For the past two years, I have been working with this amazing bunch of people whilst, being paid by Google in their summer of code program in a project called Mahout. And like the name says, it is trying to tame the young beast known as Hadoop. I have received a lot from the community. Being part of the project, I have got some real exposure to Java, data mining, machine learning and hands on experience over distributed systems like Hadoop, Hbase, Pig.  The project is still in its infancy, but, its ambitions are high in the sky.

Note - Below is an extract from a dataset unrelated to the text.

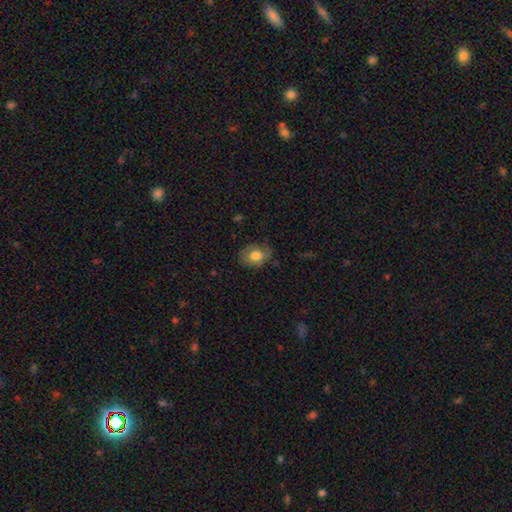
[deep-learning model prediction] Overall: smooth (72%). How rounded: in between (62%; round 37%). Merging: none (72%).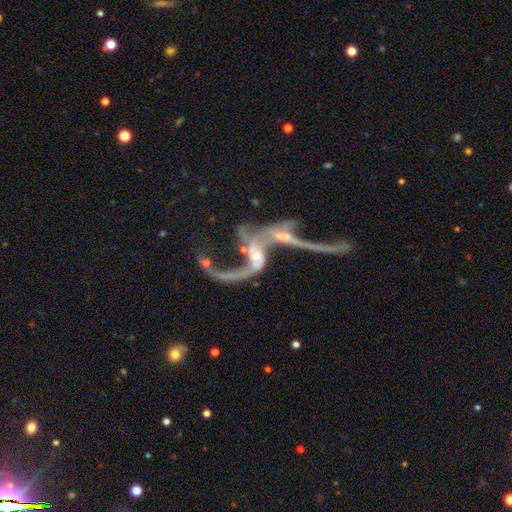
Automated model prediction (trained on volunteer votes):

I am happy to announce the second release of the project, and proud to be a part of it. I hope people will adapt it in their projects and that it becomes the defacto standard machine learning library the way lucene and hadoop has become in their respective focus areas.

If you are already excited and want to take it for a ride, read Grant’s article on IBM developerworks here
The release announcement below

Apache Mahout 0.2 has been released and is now available for public download at http://www.apache.org/dyn/closer.cgi/lucene/mahout

Up to date maven artifacts can be found in the Apache repository at
https://repository.apache.org/content/repositories/releases/org/apache/mahout/

Apache Mahout is a subproject of Apache Lucene with the goal of delivering scalable machine learning algorithm implementations under the Apache license. http://www.apache.org/licenses/LICENSE-2.0

Mahout is a machine learning library meant to scale: Scale in terms of community to support anyone interested in using machine learning. Scale in terms of business by providing the library under a commercially friendly, free software license. Scale in terms of computation to the size of data we manage today.

Built on top of the powerful map/reduce paradigm of the Apache Hadoop project, Mahout lets you solve popular machine learning problem settings like clustering, collaborative filtering and classification
over Terabytes of data over thousands of computers.

Implemented with scalability in mind the latest release brings many performance optimizations so that even in a single node setup the library performs well.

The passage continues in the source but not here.